From the entries that follow, list every line in which the string "Design" appears.

====== GIVEN INFORMATION ======

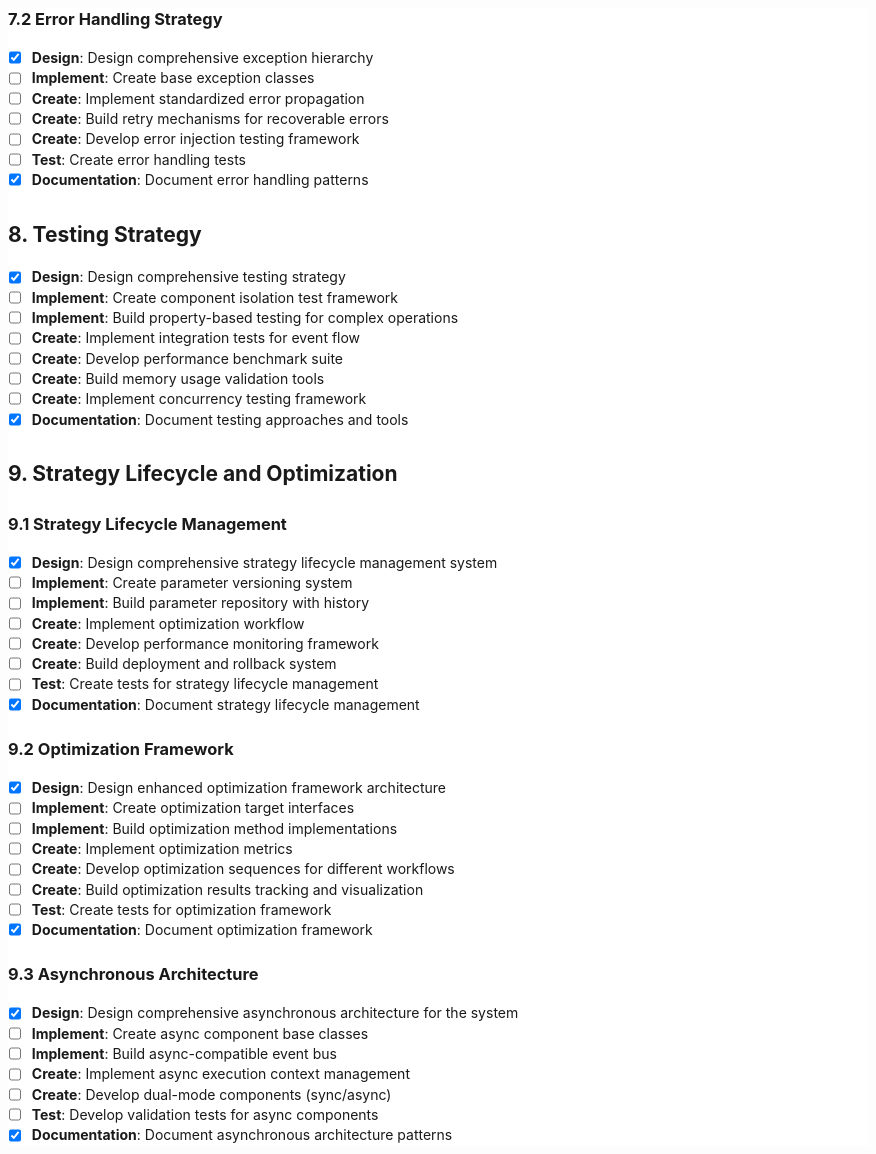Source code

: ### 7.2 Error Handling Strategy

- [x] **Design**: Design comprehensive exception hierarchy
- [ ] **Implement**: Create base exception classes
- [ ] **Create**: Implement standardized error propagation
- [ ] **Create**: Build retry mechanisms for recoverable errors
- [ ] **Create**: Develop error injection testing framework
- [ ] **Test**: Create error handling tests
- [x] **Documentation**: Document error handling patterns

## 8. Testing Strategy

- [x] **Design**: Design comprehensive testing strategy
- [ ] **Implement**: Create component isolation test framework
- [ ] **Implement**: Build property-based testing for complex operations
- [ ] **Create**: Implement integration tests for event flow
- [ ] **Create**: Develop performance benchmark suite
- [ ] **Create**: Build memory usage validation tools
- [ ] **Create**: Implement concurrency testing framework
- [x] **Documentation**: Document testing approaches and tools

## 9. Strategy Lifecycle and Optimization

### 9.1 Strategy Lifecycle Management

- [x] **Design**: Design comprehensive strategy lifecycle management system
- [ ] **Implement**: Create parameter versioning system
- [ ] **Implement**: Build parameter repository with history
- [ ] **Create**: Implement optimization workflow
- [ ] **Create**: Develop performance monitoring framework
- [ ] **Create**: Build deployment and rollback system
- [ ] **Test**: Create tests for strategy lifecycle management
- [x] **Documentation**: Document strategy lifecycle management

### 9.2 Optimization Framework

- [x] **Design**: Design enhanced optimization framework architecture  
- [ ] **Implement**: Create optimization target interfaces
- [ ] **Implement**: Build optimization method implementations
- [ ] **Create**: Implement optimization metrics
- [ ] **Create**: Develop optimization sequences for different workflows
- [ ] **Create**: Build optimization results tracking and visualization
- [ ] **Test**: Create tests for optimization framework
- [x] **Documentation**: Document optimization framework

### 9.3 Asynchronous Architecture

- [x] **Design**: Design comprehensive asynchronous architecture for the system
- [ ] **Implement**: Create async component base classes
- [ ] **Implement**: Build async-compatible event bus
- [ ] **Create**: Implement async execution context management
- [ ] **Create**: Develop dual-mode components (sync/async)
- [ ] **Test**: Develop validation tests for async components
- [x] **Documentation**: Document asynchronous architecture patterns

======

__FINAL ANSWER__:
- [x] **Design**: Design comprehensive exception hierarchy
- [x] **Design**: Design comprehensive testing strategy
- [x] **Design**: Design comprehensive strategy lifecycle management system
- [x] **Design**: Design enhanced optimization framework architecture  
- [x] **Design**: Design comprehensive asynchronous architecture for the system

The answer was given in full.